My problem is teaching to a standardized test to the fault of over-focusing on a bare minimum requirement.
The issue becomes, "what happens when they don't teach to the test and the kids fail the test?" I mean, these tests aren't designed to be advanced placement or SAT type exams. They're supposed to measure a fairly basic set of expected subject matter that the students should have learned by a certain schedule (e.g. 3rd grade). So really, what's the point of teaching economics or philosophy to the kids if they can't read, write, or do basic math? And yeah, I think we're having trouble teaching kids to read, write, and do basic math.
As a teacher of economics, I think you're right. And here's a very simple, very obvious example of "teaching to the test" vs. teaching for comprehension. Last exam i gave, I asked a basic question about scientific method. Now, the book I use has a specific written definition. In lots of cases where you get a book to teach with, it also comes with sets of exam questions.
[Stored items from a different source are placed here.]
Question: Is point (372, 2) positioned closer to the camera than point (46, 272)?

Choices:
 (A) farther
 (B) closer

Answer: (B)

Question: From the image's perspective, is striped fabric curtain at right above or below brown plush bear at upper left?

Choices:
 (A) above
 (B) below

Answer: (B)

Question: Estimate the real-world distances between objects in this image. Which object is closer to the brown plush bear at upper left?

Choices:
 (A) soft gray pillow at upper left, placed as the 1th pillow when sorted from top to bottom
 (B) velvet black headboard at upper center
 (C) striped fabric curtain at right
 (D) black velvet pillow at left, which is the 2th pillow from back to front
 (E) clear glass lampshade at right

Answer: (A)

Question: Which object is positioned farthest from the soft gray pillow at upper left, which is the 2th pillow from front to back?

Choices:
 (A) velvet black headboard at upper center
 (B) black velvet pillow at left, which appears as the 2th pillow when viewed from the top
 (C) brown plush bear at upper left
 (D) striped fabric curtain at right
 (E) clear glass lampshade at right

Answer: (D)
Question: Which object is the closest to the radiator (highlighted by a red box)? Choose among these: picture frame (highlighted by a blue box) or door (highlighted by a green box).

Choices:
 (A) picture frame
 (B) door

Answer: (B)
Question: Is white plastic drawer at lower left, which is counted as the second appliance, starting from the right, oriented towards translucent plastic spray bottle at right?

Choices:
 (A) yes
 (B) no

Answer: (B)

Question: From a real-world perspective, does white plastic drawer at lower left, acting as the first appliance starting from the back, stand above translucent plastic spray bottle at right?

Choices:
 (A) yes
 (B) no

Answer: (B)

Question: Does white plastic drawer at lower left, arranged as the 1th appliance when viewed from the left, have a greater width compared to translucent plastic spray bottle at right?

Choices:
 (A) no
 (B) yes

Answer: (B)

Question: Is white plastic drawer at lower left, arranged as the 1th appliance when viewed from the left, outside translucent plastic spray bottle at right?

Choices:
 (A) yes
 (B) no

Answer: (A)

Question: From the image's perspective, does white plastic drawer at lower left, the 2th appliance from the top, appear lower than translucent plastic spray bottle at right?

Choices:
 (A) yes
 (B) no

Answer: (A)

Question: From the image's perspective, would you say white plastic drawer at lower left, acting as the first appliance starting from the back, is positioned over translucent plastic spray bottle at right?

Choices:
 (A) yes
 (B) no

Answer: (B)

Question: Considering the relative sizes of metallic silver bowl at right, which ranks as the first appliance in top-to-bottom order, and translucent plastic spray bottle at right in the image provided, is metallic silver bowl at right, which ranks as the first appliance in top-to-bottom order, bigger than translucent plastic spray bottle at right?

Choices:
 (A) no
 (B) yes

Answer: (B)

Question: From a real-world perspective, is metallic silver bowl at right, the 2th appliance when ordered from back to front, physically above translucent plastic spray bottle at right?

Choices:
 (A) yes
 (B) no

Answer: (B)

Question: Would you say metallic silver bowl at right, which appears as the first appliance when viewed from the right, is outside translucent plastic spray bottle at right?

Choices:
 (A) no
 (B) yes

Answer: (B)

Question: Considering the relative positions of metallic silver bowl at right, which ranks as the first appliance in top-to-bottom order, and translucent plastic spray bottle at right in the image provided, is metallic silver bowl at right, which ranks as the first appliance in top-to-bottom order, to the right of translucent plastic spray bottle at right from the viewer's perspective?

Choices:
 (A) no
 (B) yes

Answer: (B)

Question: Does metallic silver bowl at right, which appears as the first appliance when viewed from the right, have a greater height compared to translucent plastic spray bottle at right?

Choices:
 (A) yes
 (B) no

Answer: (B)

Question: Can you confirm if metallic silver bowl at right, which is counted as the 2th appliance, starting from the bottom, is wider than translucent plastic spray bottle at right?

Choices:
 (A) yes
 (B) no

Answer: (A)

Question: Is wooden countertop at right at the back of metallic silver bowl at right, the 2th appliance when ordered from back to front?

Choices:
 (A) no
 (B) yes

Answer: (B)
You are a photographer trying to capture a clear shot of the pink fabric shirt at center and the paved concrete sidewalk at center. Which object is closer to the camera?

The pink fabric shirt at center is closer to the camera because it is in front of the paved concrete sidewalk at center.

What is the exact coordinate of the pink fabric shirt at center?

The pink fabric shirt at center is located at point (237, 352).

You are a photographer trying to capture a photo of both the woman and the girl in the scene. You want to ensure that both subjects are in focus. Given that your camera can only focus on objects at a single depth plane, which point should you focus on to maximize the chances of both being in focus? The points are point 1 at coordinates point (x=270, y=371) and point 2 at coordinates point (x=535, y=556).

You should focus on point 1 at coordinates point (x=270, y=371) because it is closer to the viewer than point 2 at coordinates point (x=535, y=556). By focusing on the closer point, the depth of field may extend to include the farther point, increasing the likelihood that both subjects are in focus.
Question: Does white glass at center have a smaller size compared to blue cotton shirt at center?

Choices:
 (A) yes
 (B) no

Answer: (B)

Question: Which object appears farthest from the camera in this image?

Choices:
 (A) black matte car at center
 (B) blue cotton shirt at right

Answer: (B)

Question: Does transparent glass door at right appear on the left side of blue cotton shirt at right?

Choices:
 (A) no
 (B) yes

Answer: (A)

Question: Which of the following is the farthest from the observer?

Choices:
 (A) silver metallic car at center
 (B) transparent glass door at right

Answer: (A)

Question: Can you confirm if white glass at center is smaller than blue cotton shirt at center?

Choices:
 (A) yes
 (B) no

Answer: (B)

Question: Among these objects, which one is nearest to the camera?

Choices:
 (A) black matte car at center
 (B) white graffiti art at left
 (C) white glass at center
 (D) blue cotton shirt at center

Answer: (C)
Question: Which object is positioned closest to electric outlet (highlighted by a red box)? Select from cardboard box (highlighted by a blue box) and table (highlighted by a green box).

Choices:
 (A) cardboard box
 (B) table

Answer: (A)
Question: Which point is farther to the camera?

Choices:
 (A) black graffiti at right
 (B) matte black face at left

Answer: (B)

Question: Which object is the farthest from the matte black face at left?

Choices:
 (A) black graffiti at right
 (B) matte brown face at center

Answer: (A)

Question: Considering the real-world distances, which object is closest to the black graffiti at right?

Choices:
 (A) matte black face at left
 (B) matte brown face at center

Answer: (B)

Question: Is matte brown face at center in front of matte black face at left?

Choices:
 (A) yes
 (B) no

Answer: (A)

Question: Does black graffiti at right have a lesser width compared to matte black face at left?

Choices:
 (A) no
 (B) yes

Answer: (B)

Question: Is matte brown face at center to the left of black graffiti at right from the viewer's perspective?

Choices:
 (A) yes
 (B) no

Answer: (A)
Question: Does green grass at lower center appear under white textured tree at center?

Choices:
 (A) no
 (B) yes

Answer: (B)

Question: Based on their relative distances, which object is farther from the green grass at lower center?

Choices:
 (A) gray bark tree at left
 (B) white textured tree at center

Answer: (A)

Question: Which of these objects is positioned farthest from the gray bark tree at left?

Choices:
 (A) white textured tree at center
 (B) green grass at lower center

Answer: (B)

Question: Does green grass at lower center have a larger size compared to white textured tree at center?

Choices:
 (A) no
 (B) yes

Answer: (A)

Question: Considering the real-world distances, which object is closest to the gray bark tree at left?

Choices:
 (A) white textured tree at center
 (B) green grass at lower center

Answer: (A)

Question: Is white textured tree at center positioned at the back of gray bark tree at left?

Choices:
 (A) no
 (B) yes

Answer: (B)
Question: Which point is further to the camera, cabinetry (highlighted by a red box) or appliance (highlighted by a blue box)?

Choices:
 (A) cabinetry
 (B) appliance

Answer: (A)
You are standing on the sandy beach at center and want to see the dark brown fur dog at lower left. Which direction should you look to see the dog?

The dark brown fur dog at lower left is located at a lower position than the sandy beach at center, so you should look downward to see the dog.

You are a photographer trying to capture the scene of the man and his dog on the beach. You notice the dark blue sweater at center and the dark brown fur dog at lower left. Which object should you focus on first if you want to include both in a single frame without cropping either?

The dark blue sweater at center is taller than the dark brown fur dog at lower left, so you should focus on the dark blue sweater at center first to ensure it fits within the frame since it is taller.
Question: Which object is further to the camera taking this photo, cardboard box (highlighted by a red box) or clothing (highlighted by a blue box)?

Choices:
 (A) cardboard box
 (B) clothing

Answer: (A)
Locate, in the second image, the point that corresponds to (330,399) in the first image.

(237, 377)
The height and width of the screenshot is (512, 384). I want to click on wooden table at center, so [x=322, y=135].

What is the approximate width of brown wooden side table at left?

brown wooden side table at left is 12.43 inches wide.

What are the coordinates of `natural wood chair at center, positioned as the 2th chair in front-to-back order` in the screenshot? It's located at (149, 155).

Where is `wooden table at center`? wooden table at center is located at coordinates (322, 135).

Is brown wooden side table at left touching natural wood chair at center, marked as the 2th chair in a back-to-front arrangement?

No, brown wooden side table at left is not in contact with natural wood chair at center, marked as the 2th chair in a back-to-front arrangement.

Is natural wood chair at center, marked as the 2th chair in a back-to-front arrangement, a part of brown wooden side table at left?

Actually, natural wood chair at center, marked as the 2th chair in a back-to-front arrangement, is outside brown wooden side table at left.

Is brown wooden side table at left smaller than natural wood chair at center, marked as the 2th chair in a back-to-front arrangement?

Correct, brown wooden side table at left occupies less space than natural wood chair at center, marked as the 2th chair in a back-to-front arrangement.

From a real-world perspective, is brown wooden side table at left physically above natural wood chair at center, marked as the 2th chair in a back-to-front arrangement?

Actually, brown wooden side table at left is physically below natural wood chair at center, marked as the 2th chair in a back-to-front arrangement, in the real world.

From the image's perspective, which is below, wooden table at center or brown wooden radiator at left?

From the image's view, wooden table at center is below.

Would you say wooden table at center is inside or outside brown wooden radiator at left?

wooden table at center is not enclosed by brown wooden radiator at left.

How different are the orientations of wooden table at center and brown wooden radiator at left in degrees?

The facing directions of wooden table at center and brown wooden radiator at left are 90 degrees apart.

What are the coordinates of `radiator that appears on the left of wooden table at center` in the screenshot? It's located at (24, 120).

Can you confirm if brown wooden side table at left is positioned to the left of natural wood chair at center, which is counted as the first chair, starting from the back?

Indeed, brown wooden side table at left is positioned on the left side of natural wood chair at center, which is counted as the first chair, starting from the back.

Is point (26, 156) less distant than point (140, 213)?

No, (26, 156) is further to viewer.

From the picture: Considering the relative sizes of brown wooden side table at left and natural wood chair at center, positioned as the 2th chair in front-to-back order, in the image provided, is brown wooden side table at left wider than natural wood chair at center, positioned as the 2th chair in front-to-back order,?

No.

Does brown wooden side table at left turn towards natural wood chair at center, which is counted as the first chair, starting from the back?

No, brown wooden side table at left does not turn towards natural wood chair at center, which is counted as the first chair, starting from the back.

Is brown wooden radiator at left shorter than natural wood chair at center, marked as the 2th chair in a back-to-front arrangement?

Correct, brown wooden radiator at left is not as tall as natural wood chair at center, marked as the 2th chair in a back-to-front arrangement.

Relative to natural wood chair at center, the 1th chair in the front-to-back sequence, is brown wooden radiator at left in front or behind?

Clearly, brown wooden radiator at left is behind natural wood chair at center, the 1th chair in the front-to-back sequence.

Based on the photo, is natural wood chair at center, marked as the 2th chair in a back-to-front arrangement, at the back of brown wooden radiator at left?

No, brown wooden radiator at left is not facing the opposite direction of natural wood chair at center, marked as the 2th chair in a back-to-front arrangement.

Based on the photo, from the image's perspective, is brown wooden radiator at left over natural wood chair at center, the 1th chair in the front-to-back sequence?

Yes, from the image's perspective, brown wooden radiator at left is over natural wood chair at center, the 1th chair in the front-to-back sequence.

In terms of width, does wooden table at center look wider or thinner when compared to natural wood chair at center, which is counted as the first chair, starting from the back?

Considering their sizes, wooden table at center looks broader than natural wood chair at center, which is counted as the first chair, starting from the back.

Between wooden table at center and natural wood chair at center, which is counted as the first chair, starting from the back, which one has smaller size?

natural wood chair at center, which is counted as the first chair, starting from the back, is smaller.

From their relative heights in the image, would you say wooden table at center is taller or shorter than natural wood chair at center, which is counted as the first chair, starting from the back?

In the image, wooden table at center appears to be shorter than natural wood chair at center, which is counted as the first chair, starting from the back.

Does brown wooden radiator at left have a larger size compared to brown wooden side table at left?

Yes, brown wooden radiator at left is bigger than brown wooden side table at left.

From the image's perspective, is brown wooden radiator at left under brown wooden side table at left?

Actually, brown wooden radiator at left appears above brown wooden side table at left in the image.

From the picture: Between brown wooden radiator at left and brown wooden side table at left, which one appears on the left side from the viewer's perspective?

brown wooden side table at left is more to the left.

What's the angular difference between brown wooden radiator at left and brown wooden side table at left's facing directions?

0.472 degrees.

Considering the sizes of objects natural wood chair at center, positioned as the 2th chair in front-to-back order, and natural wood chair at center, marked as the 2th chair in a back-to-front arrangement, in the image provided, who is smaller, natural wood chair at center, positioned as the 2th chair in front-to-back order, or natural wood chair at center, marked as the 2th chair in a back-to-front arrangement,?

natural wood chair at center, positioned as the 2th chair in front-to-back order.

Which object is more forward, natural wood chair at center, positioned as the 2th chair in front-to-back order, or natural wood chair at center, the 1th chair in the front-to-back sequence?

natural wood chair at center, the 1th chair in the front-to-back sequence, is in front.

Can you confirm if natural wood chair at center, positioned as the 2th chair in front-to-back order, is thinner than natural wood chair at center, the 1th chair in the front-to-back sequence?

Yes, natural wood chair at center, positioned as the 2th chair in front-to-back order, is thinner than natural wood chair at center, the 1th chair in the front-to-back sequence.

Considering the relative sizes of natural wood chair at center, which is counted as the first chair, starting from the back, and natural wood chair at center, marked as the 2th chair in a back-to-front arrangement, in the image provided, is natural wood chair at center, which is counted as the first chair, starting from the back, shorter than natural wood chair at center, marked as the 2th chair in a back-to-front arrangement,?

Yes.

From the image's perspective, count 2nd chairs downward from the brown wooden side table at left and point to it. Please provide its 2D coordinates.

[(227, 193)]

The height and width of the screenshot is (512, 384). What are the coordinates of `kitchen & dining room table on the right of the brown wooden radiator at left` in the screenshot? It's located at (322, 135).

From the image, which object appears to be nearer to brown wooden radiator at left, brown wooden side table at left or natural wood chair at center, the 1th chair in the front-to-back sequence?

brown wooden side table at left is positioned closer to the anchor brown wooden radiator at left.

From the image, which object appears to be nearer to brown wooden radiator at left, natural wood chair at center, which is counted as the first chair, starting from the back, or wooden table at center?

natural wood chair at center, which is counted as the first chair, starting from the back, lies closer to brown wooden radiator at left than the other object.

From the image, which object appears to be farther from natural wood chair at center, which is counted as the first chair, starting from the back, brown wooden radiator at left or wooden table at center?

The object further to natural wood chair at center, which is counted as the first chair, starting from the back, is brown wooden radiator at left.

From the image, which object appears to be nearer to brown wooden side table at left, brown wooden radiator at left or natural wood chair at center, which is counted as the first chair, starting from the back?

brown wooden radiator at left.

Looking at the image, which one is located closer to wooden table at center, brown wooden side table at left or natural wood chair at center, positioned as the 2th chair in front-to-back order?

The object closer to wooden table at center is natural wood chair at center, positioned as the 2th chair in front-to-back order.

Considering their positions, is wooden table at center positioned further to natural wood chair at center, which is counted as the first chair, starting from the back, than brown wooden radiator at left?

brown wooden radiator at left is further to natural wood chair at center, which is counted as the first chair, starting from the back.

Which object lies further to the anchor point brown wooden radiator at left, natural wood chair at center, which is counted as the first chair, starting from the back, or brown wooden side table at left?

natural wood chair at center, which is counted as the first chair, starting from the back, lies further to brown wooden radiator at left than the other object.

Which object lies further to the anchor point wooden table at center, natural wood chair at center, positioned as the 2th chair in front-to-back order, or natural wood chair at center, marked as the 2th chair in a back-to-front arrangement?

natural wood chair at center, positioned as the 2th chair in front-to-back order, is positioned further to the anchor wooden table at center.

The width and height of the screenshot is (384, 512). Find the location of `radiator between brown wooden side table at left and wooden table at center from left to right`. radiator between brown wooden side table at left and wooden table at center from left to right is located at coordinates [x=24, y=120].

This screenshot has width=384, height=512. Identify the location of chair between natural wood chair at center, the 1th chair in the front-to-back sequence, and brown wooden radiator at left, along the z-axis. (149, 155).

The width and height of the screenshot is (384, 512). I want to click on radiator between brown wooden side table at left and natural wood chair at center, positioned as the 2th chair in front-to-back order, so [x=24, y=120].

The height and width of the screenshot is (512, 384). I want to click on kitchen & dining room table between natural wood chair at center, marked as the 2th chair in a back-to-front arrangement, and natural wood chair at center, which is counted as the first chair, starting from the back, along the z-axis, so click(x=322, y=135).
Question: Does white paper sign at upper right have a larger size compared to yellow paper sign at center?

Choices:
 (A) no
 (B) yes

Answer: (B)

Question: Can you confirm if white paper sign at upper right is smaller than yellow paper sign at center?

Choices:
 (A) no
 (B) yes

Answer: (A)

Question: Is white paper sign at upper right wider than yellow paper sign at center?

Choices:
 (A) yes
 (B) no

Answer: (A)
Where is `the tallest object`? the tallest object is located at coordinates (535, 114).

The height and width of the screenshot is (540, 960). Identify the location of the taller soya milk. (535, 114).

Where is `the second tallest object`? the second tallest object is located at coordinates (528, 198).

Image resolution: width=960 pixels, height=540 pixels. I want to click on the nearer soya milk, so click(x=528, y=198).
Those books that aren't very good will have exam questions that will provide a word for word copy of the definition as one of the potential answers. This makes it easy for a kid to remember and answer the question correctly based on association of the word pattern (I'm sure there's a better term than that, but I can't think of it) rather than really understanding the concept. The better way, and what I do, is to reword the definitions in a way that forces the kid better demonstrate they understand the concept by eliminating the ability to just recognize the patter. Inevitably, this trips up a lot of people who are used to just looking things up or memorizing. What's worse though, and here's where you do need to teach (and therefore test) specifics, is that if you use anything beyond the simplest words, you get people complaining that they can't understand the question and can't distinguish the answers. In other words, these kids are in college and have both kinds of problems: 1. They've been taught to pass tests, not to learn anything. 2. And they actually haven't learned anything at a foundational level, so they have a hell of a time learning at something approaching an advanced level. If you haven't learned that Christopher Columbus sailed the ocean blue in 1492, it's pretty difficult for me to draw on that sort of historical fact to explain why, for example, a gold standard not a great economic idea.